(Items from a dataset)

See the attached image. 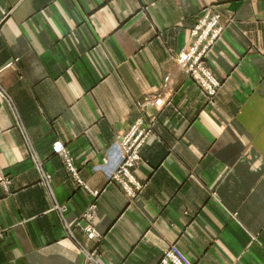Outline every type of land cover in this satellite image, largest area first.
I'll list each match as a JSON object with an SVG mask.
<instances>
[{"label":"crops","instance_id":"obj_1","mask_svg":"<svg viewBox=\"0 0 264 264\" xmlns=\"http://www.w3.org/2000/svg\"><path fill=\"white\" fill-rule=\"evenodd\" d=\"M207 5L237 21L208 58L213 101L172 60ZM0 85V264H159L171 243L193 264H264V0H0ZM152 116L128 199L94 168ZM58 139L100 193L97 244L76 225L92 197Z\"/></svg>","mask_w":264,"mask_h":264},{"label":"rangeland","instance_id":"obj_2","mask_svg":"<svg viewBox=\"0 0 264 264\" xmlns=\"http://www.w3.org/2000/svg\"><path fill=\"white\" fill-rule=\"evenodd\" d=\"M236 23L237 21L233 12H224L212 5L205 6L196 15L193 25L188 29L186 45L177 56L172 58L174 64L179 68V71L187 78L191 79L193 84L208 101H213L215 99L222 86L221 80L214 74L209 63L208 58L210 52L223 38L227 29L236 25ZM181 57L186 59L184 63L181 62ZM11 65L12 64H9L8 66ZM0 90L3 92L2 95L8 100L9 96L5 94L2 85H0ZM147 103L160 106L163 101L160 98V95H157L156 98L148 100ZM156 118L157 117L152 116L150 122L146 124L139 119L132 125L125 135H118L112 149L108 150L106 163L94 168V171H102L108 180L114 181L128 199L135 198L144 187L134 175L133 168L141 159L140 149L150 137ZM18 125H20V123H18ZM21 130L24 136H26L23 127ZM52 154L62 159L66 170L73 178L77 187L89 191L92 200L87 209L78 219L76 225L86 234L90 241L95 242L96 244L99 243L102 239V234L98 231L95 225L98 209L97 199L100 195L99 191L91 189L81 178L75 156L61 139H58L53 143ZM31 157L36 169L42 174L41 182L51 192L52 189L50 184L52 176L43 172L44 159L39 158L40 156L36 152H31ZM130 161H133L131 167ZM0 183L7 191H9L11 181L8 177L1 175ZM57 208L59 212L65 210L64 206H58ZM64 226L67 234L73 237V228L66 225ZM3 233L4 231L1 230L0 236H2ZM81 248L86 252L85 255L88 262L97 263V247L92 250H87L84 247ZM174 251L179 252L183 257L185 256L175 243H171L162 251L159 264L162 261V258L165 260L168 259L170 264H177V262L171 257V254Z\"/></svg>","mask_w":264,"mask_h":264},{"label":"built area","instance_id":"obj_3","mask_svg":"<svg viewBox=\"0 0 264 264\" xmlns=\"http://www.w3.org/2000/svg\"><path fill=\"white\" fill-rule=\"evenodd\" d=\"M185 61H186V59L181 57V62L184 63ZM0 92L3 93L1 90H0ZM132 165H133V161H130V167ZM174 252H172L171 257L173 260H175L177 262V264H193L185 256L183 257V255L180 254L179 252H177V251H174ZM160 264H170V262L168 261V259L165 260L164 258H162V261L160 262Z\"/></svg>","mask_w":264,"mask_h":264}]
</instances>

...

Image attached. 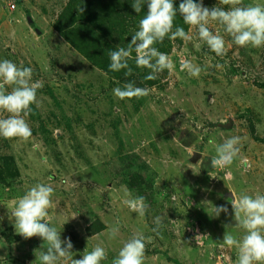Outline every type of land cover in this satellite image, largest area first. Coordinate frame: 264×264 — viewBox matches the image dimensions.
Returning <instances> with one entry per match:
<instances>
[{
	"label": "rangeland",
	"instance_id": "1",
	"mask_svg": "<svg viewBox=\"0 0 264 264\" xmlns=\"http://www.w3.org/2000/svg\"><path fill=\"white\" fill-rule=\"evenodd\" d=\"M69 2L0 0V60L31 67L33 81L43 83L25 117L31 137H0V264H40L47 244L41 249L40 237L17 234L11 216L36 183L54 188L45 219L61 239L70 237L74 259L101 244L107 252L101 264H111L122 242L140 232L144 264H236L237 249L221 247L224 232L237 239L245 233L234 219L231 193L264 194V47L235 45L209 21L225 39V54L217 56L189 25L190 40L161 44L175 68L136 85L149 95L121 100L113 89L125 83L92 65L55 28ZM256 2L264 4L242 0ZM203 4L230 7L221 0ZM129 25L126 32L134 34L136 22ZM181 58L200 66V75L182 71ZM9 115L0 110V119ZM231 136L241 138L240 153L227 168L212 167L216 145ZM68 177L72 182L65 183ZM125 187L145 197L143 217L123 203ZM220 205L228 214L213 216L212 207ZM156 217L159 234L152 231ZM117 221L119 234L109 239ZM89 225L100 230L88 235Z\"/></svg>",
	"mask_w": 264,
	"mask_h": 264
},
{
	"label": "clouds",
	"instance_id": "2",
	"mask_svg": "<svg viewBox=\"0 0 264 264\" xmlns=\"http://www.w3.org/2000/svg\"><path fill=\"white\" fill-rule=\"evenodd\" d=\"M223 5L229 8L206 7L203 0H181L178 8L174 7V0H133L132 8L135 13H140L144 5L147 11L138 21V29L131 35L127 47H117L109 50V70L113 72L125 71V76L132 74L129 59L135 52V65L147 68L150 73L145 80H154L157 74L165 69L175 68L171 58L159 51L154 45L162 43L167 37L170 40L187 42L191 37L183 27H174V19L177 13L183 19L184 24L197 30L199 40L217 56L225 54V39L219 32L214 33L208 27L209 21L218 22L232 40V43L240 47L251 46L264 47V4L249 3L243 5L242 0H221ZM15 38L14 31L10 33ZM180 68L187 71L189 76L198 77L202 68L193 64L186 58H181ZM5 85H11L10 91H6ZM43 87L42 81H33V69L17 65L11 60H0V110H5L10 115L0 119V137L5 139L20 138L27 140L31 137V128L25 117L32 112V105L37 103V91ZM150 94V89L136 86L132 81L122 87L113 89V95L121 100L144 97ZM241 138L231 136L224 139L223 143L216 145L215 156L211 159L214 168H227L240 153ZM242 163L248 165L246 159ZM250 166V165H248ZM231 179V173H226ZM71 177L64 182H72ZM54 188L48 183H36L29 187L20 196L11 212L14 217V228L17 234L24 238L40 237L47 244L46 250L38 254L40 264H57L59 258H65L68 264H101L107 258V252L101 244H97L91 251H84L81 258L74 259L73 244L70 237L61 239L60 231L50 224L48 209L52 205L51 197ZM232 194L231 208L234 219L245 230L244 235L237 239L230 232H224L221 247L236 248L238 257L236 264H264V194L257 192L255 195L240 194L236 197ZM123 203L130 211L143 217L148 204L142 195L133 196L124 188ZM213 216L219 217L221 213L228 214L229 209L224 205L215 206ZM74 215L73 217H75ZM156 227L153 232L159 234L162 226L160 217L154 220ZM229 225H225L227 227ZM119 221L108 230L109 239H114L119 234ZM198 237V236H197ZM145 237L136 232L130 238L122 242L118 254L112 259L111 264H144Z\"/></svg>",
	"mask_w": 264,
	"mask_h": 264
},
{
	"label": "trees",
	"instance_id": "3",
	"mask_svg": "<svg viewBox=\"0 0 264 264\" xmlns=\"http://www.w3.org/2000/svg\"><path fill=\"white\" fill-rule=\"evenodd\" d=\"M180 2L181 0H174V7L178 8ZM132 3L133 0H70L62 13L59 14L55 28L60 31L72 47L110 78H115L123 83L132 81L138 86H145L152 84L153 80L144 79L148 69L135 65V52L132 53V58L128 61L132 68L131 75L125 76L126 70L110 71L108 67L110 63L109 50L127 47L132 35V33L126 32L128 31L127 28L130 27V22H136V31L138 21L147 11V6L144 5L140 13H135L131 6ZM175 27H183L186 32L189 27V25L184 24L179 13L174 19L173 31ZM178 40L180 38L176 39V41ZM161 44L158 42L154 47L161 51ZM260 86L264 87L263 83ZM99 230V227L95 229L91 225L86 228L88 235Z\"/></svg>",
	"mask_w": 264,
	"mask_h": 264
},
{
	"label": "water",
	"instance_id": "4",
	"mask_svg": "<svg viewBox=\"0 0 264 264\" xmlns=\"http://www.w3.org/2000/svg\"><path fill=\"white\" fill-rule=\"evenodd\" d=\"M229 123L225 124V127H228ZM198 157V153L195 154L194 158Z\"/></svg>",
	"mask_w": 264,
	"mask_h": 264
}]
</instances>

(Your task):
Select each line of the material above that contains the word "with", and copy those lines.

(Solution to this exercise):
I'll list each match as a JSON object with an SVG mask.
Returning <instances> with one entry per match:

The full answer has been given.